14

136 20 82
                                    

Garip bir yere gelmiştik. Dışarıdan eski bir müstakil eve benzerken içerisi oldukça lüks bir moda merkezi kuaför arası bir yerdi. Beni koltuğa oturtup saçlarımı açmaya başlamışlardı bile.

"Gray bey birini bana getiriyor. Aman aman bu gözler neler görecekti."

"Mecburiyetten tek kelime daha etme."

Gray elinde telefon koltuklardan birine oturmuş döne döne telefona bakıyordu.

"Mecburiyet? Benim bildiğim Gray zorunluluk içeren şeyleri öldürüyordu. Bu çocuk cidden o kadar tatlı mı?"

Kulağıma gelen klik sesiyle aynaya doğru kafamı kaldırdım. Elinde boya fırçası olan çocuğun kafasına geçen gördüğüm özel işlemeli silahı dayamıştı.

" İşine bakmazsan beynini uçururum. "

" Onu bana yapacağına elimin altındakine yapsaydın bunlarla uğraşıyor olmazdın."

"Kes sesini aptal herif bir bildiğimiz var herhalde."

Saçımı boyayan çocuk kime baş kaldırdığından haberi var mıydı acaba? Başına bir silah dayandığının farkında mıydı peki?

"Sakin ol kuzen bir şey demedim. Ama eğer cidden tatlıysa işin bittikten sonra bende almak isterim."

Bir dakika ne? Burda beni sikmekten falan bahsetmiyorlardı herhalde.

Ah hayır. Ondan bahsediyorlardı.

"Lyon şansını cidden zorluyorsun."

"Ne o? Yoksa onu sadece kendine mi saklamak istiyorsun?"

Gray derin bir nefes alıp tabancayı indirdi ve koltuğuna geri oturdu.

"Onunla öyle bir ilişkim yok. Kıçımı kurtarıyor bende karşılığında hayatını bağışlıyorum."

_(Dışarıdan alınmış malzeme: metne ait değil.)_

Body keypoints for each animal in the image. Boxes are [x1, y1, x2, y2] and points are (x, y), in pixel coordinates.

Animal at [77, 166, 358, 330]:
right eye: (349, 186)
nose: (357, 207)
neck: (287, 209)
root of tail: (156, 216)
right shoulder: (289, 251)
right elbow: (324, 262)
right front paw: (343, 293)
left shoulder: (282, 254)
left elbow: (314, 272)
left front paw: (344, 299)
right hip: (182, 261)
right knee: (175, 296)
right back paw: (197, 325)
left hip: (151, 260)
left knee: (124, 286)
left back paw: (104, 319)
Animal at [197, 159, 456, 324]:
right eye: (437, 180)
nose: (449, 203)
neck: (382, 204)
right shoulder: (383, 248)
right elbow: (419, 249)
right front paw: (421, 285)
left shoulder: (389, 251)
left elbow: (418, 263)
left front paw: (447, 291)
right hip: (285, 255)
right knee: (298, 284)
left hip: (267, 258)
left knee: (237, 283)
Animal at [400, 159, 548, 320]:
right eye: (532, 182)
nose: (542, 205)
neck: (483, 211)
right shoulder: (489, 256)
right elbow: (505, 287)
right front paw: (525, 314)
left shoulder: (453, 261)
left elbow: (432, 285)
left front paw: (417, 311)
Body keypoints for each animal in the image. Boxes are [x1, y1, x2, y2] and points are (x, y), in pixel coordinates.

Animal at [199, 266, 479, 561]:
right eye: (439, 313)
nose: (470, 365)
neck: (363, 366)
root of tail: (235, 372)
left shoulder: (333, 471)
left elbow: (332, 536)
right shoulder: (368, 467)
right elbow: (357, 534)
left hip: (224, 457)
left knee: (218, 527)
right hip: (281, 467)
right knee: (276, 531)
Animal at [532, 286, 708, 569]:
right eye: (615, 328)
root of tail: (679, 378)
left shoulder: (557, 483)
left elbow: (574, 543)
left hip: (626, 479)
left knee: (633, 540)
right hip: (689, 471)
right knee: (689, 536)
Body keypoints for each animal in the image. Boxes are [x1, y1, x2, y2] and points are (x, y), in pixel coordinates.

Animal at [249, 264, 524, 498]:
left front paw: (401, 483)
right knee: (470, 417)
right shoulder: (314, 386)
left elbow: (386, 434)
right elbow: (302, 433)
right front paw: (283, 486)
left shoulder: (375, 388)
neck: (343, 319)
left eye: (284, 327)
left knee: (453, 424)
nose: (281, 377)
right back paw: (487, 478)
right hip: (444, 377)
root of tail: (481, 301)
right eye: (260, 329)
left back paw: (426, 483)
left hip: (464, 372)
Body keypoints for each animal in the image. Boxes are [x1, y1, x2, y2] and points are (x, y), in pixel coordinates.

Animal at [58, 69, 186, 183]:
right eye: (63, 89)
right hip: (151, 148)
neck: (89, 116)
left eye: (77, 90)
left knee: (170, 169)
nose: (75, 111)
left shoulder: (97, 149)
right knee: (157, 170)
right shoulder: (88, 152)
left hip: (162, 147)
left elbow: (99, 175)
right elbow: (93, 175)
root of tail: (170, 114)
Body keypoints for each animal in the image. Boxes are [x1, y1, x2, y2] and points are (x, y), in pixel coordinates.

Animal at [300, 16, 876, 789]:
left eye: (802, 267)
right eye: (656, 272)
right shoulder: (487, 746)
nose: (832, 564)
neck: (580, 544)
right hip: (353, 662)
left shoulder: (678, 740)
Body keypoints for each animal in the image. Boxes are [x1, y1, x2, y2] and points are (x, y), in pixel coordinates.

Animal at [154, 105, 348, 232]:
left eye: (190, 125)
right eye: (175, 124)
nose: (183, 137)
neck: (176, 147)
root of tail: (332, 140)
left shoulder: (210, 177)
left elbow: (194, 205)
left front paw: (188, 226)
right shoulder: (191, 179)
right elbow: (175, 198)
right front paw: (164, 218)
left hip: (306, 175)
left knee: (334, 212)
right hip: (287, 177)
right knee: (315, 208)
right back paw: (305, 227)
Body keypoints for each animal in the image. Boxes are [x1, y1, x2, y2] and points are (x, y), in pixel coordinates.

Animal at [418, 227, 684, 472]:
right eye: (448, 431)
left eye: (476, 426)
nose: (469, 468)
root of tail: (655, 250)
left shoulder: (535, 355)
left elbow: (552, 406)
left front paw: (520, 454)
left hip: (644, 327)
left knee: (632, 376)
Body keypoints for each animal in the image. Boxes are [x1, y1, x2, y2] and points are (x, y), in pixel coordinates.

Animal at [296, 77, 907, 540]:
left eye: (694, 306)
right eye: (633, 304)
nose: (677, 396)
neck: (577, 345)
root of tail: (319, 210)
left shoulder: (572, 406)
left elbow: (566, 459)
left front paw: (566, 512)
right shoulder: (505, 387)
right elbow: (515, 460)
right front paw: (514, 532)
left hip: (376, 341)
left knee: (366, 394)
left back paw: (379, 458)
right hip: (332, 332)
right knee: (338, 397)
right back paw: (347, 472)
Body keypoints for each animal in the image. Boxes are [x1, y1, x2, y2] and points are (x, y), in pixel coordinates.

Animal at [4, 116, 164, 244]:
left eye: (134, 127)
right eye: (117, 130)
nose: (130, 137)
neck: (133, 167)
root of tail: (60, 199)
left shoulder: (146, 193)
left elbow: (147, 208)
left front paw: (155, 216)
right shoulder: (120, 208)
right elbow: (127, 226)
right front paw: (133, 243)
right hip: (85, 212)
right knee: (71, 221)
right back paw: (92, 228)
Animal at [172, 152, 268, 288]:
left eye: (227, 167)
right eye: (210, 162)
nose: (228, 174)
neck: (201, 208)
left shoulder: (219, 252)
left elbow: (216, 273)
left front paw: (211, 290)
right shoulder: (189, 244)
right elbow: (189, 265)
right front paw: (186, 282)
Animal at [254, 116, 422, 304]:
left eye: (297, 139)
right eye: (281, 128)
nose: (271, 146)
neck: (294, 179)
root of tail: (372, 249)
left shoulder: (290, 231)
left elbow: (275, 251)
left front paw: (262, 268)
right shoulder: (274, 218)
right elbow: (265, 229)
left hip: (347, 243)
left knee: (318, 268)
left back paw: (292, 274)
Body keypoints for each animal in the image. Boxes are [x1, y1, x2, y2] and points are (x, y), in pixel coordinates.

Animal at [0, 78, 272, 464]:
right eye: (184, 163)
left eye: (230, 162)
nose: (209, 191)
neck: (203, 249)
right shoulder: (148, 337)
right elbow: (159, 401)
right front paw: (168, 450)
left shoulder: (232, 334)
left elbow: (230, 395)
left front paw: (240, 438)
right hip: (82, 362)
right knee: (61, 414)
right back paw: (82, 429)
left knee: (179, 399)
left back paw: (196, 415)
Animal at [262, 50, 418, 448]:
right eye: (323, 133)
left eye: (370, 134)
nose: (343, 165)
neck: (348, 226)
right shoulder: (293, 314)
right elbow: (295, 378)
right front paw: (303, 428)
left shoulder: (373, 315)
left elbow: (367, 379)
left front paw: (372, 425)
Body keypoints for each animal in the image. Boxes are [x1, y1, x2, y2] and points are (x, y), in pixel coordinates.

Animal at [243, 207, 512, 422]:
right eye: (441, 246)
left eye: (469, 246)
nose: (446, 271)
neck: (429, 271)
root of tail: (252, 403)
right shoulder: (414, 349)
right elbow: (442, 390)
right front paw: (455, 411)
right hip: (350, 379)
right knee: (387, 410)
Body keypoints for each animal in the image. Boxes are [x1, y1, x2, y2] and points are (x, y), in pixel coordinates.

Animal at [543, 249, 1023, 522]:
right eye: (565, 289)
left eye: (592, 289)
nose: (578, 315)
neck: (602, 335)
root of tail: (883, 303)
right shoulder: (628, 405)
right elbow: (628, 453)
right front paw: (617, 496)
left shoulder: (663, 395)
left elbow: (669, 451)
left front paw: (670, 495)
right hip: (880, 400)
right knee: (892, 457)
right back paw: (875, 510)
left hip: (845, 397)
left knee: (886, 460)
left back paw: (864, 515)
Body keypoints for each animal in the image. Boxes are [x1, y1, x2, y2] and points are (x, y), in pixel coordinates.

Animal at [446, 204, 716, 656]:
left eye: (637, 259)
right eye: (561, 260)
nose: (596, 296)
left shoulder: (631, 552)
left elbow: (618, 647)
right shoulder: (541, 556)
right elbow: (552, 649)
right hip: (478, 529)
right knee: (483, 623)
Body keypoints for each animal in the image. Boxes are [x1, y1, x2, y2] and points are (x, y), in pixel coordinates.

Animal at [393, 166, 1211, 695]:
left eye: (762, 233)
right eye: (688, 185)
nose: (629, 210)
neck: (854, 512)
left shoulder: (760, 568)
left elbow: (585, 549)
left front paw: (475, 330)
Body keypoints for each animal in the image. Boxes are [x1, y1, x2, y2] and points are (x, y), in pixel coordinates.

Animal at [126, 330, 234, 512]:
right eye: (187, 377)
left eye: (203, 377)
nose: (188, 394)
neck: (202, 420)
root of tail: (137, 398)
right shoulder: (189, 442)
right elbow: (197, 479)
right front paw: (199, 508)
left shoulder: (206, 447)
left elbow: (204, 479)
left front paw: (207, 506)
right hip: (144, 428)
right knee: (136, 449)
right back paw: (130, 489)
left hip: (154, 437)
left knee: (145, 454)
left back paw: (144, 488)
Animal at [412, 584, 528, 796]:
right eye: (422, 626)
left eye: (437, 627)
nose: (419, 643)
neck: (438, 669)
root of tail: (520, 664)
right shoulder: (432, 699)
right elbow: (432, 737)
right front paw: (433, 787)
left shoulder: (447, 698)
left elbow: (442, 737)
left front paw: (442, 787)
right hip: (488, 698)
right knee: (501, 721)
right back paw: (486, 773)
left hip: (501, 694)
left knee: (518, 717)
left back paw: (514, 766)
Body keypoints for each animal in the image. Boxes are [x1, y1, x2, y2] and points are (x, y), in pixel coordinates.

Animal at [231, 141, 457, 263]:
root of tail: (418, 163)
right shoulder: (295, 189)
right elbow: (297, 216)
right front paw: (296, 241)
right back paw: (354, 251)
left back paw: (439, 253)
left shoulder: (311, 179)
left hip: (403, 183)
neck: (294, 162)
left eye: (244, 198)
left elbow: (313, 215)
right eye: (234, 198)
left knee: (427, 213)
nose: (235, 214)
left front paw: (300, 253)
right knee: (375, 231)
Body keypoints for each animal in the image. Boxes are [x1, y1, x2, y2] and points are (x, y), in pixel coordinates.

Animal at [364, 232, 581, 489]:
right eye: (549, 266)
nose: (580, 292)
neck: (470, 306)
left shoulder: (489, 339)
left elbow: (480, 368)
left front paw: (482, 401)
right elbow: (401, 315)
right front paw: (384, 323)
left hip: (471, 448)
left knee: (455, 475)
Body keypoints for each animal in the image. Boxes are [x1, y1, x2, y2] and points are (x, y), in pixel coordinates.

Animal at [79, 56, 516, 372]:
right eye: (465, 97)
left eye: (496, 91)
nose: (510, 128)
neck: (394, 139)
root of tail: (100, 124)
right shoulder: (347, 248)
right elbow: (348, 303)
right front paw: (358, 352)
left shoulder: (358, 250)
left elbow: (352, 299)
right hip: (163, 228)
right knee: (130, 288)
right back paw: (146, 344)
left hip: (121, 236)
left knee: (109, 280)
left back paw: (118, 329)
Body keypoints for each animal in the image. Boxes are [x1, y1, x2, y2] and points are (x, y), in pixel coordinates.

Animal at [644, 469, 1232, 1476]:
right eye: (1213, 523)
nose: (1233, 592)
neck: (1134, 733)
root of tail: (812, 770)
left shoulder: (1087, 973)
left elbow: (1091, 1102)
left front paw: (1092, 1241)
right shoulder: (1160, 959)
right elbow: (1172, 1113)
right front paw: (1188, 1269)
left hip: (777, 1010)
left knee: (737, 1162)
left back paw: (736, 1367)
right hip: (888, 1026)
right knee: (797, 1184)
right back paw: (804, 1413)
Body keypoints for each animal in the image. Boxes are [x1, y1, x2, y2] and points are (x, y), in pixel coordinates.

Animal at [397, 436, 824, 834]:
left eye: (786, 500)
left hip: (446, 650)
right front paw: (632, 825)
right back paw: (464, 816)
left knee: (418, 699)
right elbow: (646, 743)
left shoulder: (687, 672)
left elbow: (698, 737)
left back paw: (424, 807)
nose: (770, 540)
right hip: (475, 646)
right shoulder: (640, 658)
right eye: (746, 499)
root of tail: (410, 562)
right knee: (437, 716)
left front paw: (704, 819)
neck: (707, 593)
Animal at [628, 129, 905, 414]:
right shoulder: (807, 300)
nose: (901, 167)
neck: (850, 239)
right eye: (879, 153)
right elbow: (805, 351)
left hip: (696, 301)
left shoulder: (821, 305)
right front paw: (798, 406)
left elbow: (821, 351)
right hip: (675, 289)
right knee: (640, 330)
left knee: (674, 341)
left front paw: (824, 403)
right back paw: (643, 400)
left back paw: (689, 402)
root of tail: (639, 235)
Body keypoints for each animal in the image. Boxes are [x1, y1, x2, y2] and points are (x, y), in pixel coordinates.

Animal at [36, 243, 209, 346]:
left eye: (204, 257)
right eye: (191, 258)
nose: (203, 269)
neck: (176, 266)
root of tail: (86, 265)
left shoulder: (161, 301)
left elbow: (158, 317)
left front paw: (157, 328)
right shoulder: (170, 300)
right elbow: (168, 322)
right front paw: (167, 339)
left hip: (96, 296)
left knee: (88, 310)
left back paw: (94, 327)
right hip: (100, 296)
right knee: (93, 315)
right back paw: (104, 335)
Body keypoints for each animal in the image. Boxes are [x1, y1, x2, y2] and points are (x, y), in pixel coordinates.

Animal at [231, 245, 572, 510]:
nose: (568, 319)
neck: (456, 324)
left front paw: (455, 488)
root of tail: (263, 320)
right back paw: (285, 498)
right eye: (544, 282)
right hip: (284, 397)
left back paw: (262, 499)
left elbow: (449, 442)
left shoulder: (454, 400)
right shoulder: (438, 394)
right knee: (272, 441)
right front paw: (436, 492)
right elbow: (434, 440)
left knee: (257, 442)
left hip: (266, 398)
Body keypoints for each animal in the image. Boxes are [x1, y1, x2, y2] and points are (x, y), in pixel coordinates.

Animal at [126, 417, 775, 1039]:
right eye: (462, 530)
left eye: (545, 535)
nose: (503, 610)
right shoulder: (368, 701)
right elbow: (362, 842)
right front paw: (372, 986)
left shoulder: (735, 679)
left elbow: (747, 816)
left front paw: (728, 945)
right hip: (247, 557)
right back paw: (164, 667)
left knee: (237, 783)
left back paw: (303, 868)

Evet durumumuz en acımasızca ancak böyle ifade edilebilirdi. Kafasından silah çekilmiş olan çocuk, Lyon, rahatlayıp boyamaya devam etti kafamı. Saçım uzun süre boyanmadığından hafif sararmıştı. Diplerim hariç geri kalanına açtırma yapmama gerek kalmamıştı.

"Hmmm... Kıçını kurtarırken de boynuna ufak bir darbe almış anlaşılan."

Lyon'un eli boynumdaki morluğa değdiğinde yarım saattir zar zor tuttuğum sabrım bardağın düşmesiyle her yere dökülmüştü. Sertçe Lyon'un eline vurup ses düzeyimi ayarlayarak yarım bağırmaya çalıştım. Sınırımı bilmezsem az önceki tabanca kafamda olabilirdi.

"Sikicem ikinizi de şimdi. Yeter başka işiniz gücünüz yok mu ben haricinde. Kuzen misiniz her ne sikseniz bilmiyorum ama senin işin saçımı boyamak beni eleştirmek değil."

Lyon tek kaşını kaldırarak anlamaz bir şekilde önce bana sonra Gray'e baktı.

"Kuzen çok asi neden bu hala hayatta?"

"Sanane yarrağım?"

Abartmıştım. Göz ucuyla Gray'e baktım. Tepkisiz olduğunu gördüğümde uslu uslu yerime geri oturdum. Arabada zaten sinir etmiştim onu. Bunu abartmasam iyi olurdu.

"Gray bırak öldüreyim şunu."

"Lyon bence cevabını ondan aldın zaten."

Ben rahatça derin bir nefes alırken hala dünyada olduğumu kontrol ettim. Evet dünyadaydım. Ve Gray beni koruyor muydu? Bu oldukça şaşırtıcıydı.

"Ciddi misin?"

"Lyon işine bak sikicem götünü."

Lyon göz devirip kafamdaki açmayı bekletmek için bir şeyle sardıktan sonra içeride bir sürü takım elbise ve kalıpların olduğu odaya gitti. Şuan tahmini 30-40 dakika beklememiz lazımdı.